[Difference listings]

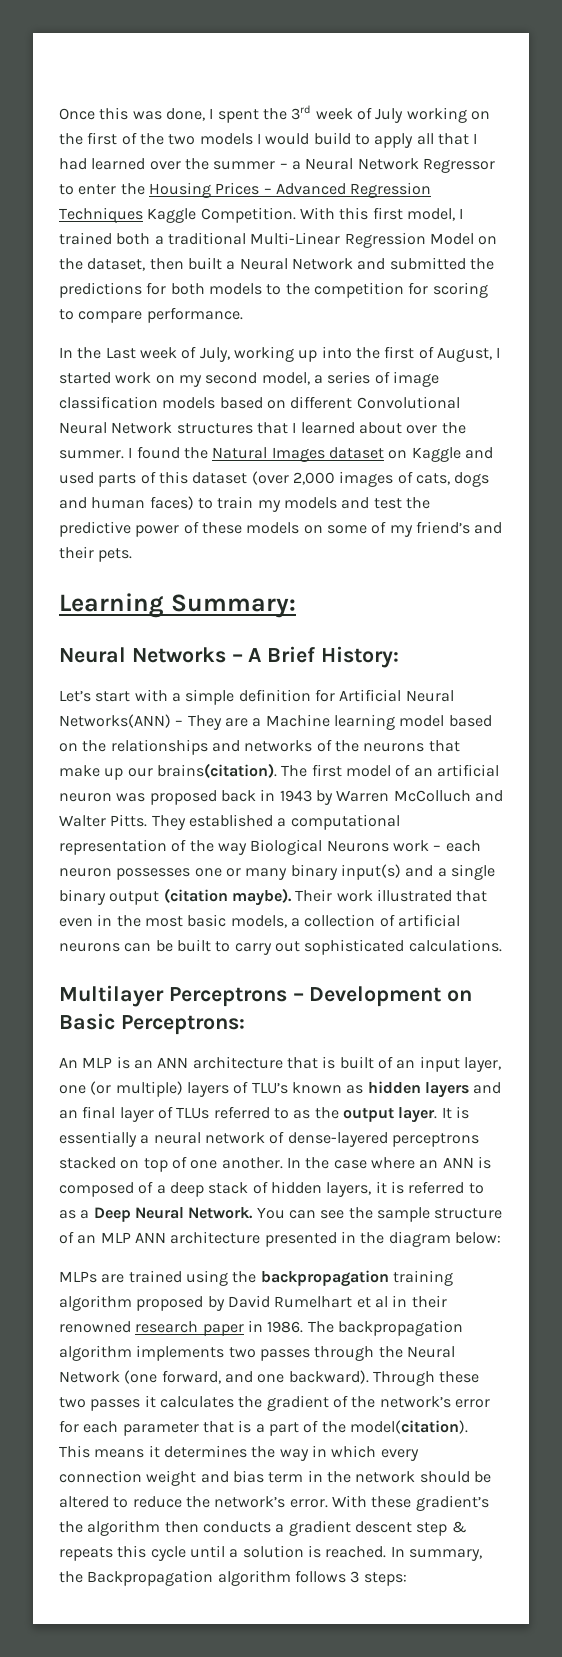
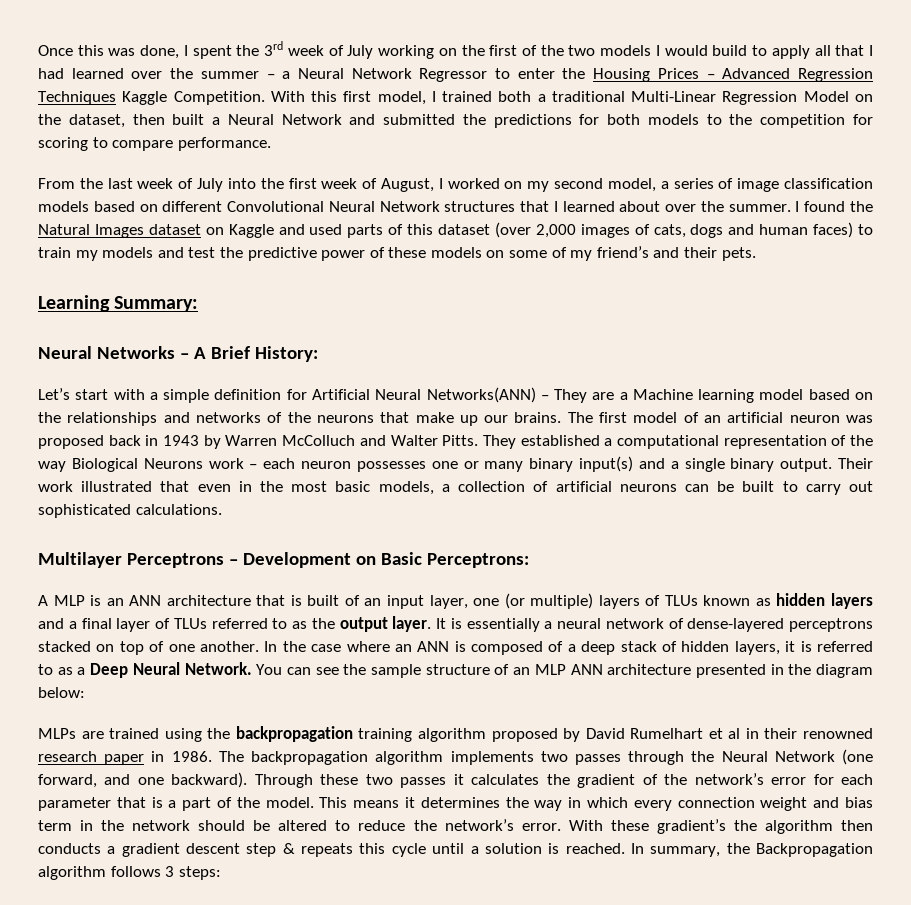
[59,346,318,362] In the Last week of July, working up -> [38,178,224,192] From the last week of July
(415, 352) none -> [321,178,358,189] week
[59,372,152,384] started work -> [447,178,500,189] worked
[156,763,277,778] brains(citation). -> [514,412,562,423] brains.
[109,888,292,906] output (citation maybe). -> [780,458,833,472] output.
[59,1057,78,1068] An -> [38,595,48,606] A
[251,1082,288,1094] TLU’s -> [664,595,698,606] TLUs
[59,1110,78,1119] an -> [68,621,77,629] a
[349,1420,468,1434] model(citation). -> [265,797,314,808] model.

Instructions for the task —
Copy only the part of the records that runs from the first line to the line with "[59,1110,78,1119] an -> [68,621,77,629] a", ends included, leaving pictures out.

Answer —
[59,346,318,362] In the Last week of July, working up -> [38,178,224,192] From the last week of July
(415, 352) none -> [321,178,358,189] week
[59,372,152,384] started work -> [447,178,500,189] worked
[156,763,277,778] brains(citation). -> [514,412,562,423] brains.
[109,888,292,906] output (citation maybe). -> [780,458,833,472] output.
[59,1057,78,1068] An -> [38,595,48,606] A
[251,1082,288,1094] TLU’s -> [664,595,698,606] TLUs
[59,1110,78,1119] an -> [68,621,77,629] a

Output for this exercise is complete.